Opinion
Gen. No. 42,778.
Opinion filed October 25, 1943.
EVIDENCE, § 611 — admissibility of photographs. In action against city for injuries sustained by pedestrian as result of slipping on icy ridge on sidewalk, trial court did not err in admitting on behalf of defendant city a photograph of sidewalk on ground that attorney for defendant had not specified time when photographs were taken, where plaintiff and another witness were shown photograph before it was offered in evidence and they testified in substance that it correctly represented condition of sidewalk at time of accident.
See Callaghan's Illinois Digest, same topic and section number.
Appeal by petitioner from the Circuit Court of Cook county; the Hon. DANIEL P. TRUDE, Judge, presiding. Heard in the first division of this court for the first district at the June term, 1943. Reversed and remanded with directions. Opinion filed October 25, 1943.
BARNET HODES, Corporation Counsel, for appellant; J. HERZL SEGAL, LOUIS H. GEIMAN and L. LOUIS KARTON, Assistant Corporation Counsel, of counsel.
ARTHUR GROSSMAN and LEVISOHN LEVISOHN, all of Chicago, for appellee.
By this appeal the City of Chicago seeks to reverse an order entered by the circuit court of Cook county, awarding plaintiff a new trial in a personal injury case.
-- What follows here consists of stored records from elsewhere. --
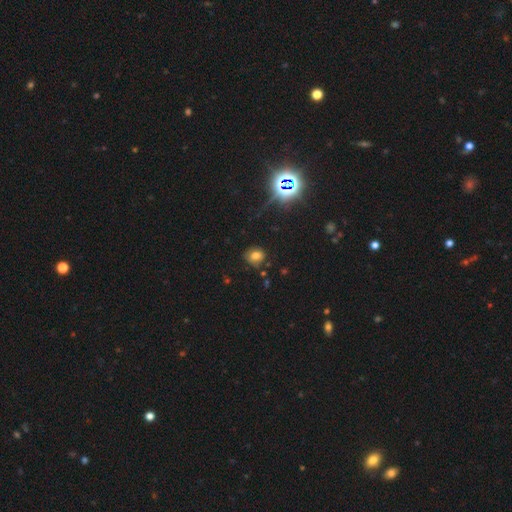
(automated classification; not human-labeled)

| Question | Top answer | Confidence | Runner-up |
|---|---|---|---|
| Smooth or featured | smooth | 70% | star or artifact (19%) |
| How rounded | round | 61% | in between (38%) |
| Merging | none | 77% | minor disturbance (15%) |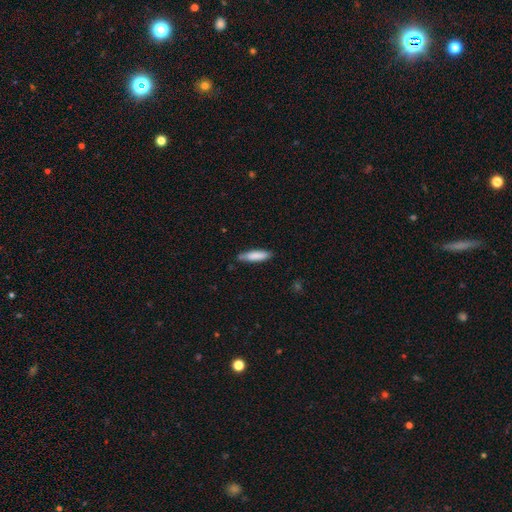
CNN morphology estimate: Smooth or featured? smooth (82%)
How rounded? cigar-shaped (76%)
Merging? none (80%)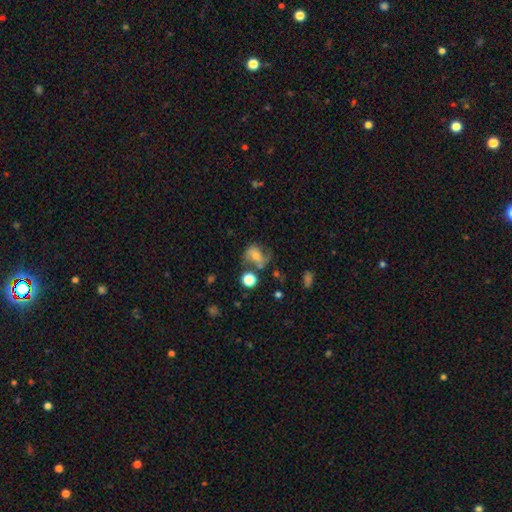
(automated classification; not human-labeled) featured or disk 50%, smooth 36%, star or artifact 14%. Down the decision tree: merging — none (50%).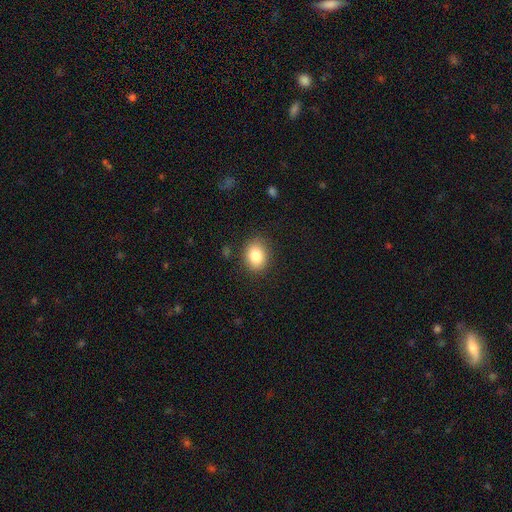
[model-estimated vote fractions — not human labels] Q: Smooth or featured?
A: smooth (84%); runner-up: star or artifact (9%)
Q: How rounded?
A: in between (53%); runner-up: round (46%)
Q: Merging?
A: none (86%); runner-up: minor disturbance (9%)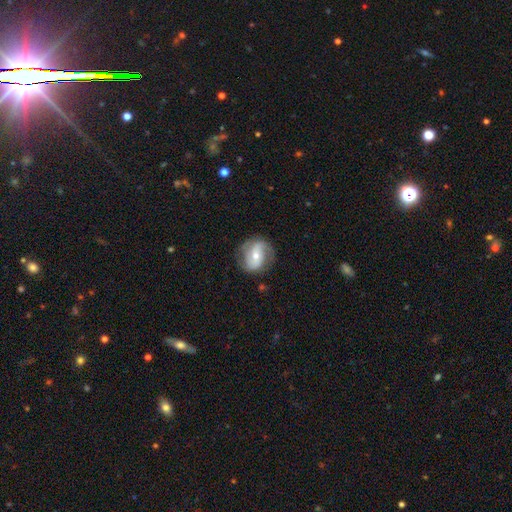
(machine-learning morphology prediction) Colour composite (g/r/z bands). It shows a featured or disk galaxy (74%) with no bar (42%), 2 (79%) medium (42%) spiral arms (90%) and a moderate central bulge (52%). Merging: none (76%).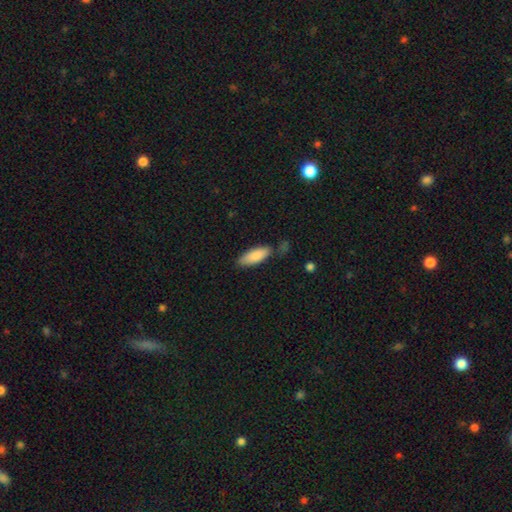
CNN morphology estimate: This is clearly a smooth galaxy (86%). How rounded: likely in between (72%). Merging: likely none (72%).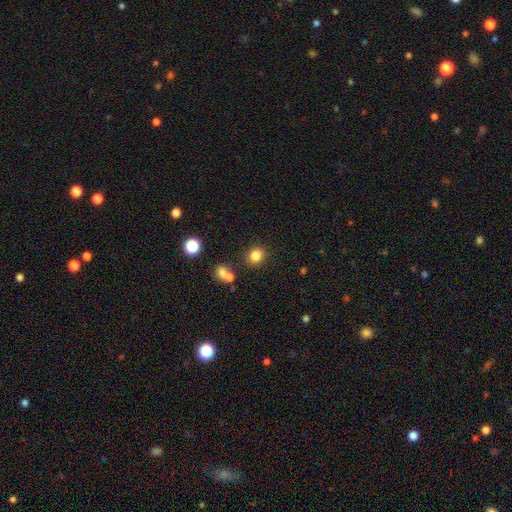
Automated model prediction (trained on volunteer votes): Q: Smooth or featured?
A: smooth (82%); runner-up: star or artifact (12%)
Q: How rounded?
A: round (76%); runner-up: in between (23%)
Q: Merging?
A: none (82%); runner-up: minor disturbance (9%)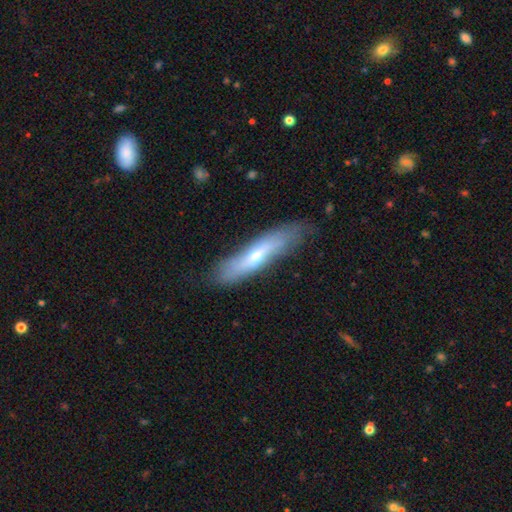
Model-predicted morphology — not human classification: Smooth or featured? smooth (49%)
Merging? none (75%)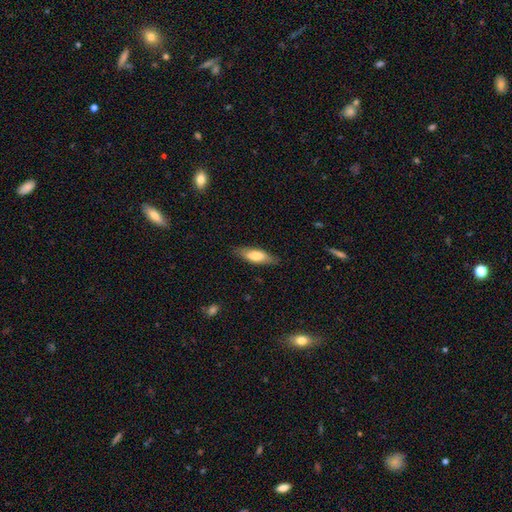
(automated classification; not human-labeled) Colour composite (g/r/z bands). It shows a smooth galaxy with no disk features (69%) that is in between round and cigar-shaped (54%). Merging: none (83%).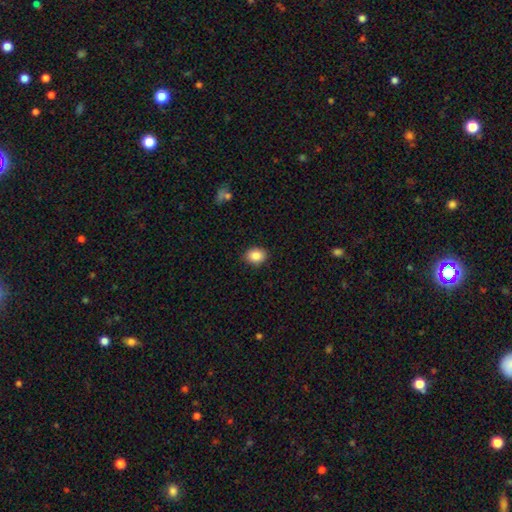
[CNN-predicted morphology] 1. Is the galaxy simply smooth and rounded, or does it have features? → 87% smooth, 8% star or artifact, 5% featured or disk.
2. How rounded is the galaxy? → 58% in between, 41% round, 1% cigar-shaped.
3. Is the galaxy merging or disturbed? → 89% none, 8% minor disturbance, 2% major disturbance, 1% merger.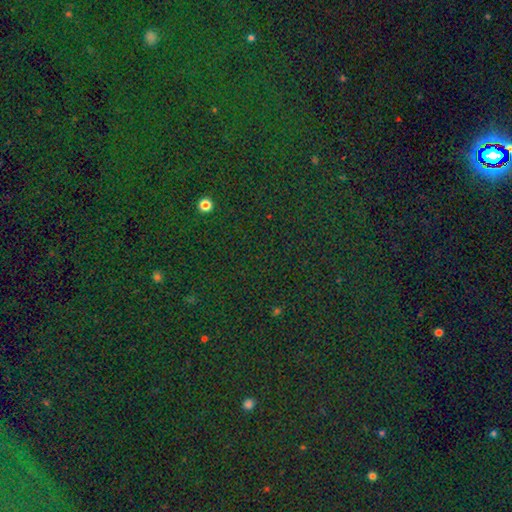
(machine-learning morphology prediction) Smooth or featured: star or artifact — 77% (smooth — 14%)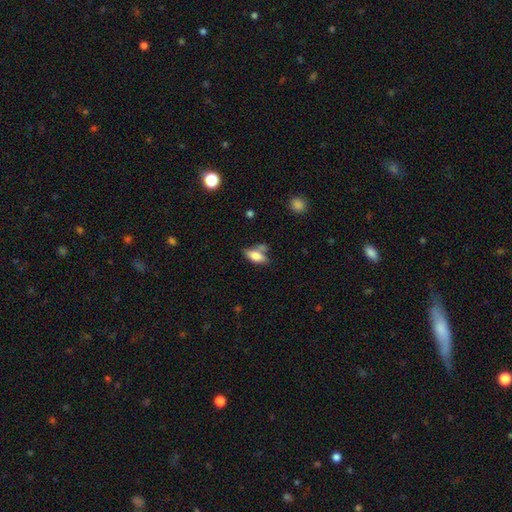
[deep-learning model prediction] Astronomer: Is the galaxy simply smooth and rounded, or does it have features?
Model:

The record, discloses that on July 14, 1939, plaintiff filed her complaint against the city to recover damages for personal injuries which she alleged resulted from the city's failure to keep the sidewalks in a reasonably safe condition for public travel. There was a jury trial which resulted in a disagreement. There was a second trial and a verdict in favor of defendant. Afterward the court awarded plaintiff a new trial. We granted the city leave to appeal.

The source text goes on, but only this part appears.